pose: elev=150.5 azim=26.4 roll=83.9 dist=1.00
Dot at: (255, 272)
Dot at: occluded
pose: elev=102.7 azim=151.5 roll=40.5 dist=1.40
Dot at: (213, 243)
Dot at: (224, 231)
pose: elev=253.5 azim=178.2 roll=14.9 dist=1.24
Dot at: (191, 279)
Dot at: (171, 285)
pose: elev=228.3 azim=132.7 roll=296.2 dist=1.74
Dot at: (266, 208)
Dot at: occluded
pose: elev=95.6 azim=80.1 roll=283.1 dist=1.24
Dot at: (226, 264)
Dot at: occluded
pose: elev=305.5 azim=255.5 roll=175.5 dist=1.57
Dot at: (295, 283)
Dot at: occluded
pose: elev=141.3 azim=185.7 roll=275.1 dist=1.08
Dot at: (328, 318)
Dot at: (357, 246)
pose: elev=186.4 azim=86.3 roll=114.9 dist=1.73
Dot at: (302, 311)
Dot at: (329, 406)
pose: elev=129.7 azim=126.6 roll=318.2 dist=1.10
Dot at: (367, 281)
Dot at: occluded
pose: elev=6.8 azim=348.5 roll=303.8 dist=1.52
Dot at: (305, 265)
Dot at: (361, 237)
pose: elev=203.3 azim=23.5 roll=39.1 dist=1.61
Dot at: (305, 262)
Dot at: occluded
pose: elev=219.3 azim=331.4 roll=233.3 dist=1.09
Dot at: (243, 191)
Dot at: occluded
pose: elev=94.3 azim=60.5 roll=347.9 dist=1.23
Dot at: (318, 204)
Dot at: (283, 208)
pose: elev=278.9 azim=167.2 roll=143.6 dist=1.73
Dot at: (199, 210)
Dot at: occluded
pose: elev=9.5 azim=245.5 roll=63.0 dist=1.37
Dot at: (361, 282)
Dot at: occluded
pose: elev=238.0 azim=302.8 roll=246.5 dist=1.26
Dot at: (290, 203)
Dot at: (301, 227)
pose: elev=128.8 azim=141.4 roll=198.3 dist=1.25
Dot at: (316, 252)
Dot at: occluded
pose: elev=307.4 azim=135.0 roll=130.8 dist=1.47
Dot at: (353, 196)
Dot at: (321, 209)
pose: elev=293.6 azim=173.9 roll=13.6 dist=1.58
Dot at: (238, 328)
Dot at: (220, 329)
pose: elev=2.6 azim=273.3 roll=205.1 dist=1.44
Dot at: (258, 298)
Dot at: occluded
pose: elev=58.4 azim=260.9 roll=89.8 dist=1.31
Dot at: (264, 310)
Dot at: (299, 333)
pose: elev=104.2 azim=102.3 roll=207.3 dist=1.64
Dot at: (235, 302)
========================================
Aim of the task:
Convert all of the records above into a single numbered list, leaving out any blank lines.

Full solution:
1. pose: elev=150.5 azim=26.4 roll=83.9 dist=1.00
2. Dot at: (255, 272)
3. Dot at: occluded
4. pose: elev=102.7 azim=151.5 roll=40.5 dist=1.40
5. Dot at: (213, 243)
6. Dot at: (224, 231)
7. pose: elev=253.5 azim=178.2 roll=14.9 dist=1.24
8. Dot at: (191, 279)
9. Dot at: (171, 285)
10. pose: elev=228.3 azim=132.7 roll=296.2 dist=1.74
11. Dot at: (266, 208)
12. Dot at: occluded
13. pose: elev=95.6 azim=80.1 roll=283.1 dist=1.24
14. Dot at: (226, 264)
15. Dot at: occluded
16. pose: elev=305.5 azim=255.5 roll=175.5 dist=1.57
17. Dot at: (295, 283)
18. Dot at: occluded
19. pose: elev=141.3 azim=185.7 roll=275.1 dist=1.08
20. Dot at: (328, 318)
21. Dot at: (357, 246)
22. pose: elev=186.4 azim=86.3 roll=114.9 dist=1.73
23. Dot at: (302, 311)
24. Dot at: (329, 406)
25. pose: elev=129.7 azim=126.6 roll=318.2 dist=1.10
26. Dot at: (367, 281)
27. Dot at: occluded
28. pose: elev=6.8 azim=348.5 roll=303.8 dist=1.52
29. Dot at: (305, 265)
30. Dot at: (361, 237)
31. pose: elev=203.3 azim=23.5 roll=39.1 dist=1.61
32. Dot at: (305, 262)
33. Dot at: occluded
34. pose: elev=219.3 azim=331.4 roll=233.3 dist=1.09
35. Dot at: (243, 191)
36. Dot at: occluded
37. pose: elev=94.3 azim=60.5 roll=347.9 dist=1.23
38. Dot at: (318, 204)
39. Dot at: (283, 208)
40. pose: elev=278.9 azim=167.2 roll=143.6 dist=1.73
41. Dot at: (199, 210)
42. Dot at: occluded
43. pose: elev=9.5 azim=245.5 roll=63.0 dist=1.37
44. Dot at: (361, 282)
45. Dot at: occluded
46. pose: elev=238.0 azim=302.8 roll=246.5 dist=1.26
47. Dot at: (290, 203)
48. Dot at: (301, 227)
49. pose: elev=128.8 azim=141.4 roll=198.3 dist=1.25
50. Dot at: (316, 252)
51. Dot at: occluded
52. pose: elev=307.4 azim=135.0 roll=130.8 dist=1.47
53. Dot at: (353, 196)
54. Dot at: (321, 209)
55. pose: elev=293.6 azim=173.9 roll=13.6 dist=1.58
56. Dot at: (238, 328)
57. Dot at: (220, 329)
58. pose: elev=2.6 azim=273.3 roll=205.1 dist=1.44
59. Dot at: (258, 298)
60. Dot at: occluded
61. pose: elev=58.4 azim=260.9 roll=89.8 dist=1.31
62. Dot at: (264, 310)
63. Dot at: (299, 333)
64. pose: elev=104.2 azim=102.3 roll=207.3 dist=1.64
65. Dot at: (235, 302)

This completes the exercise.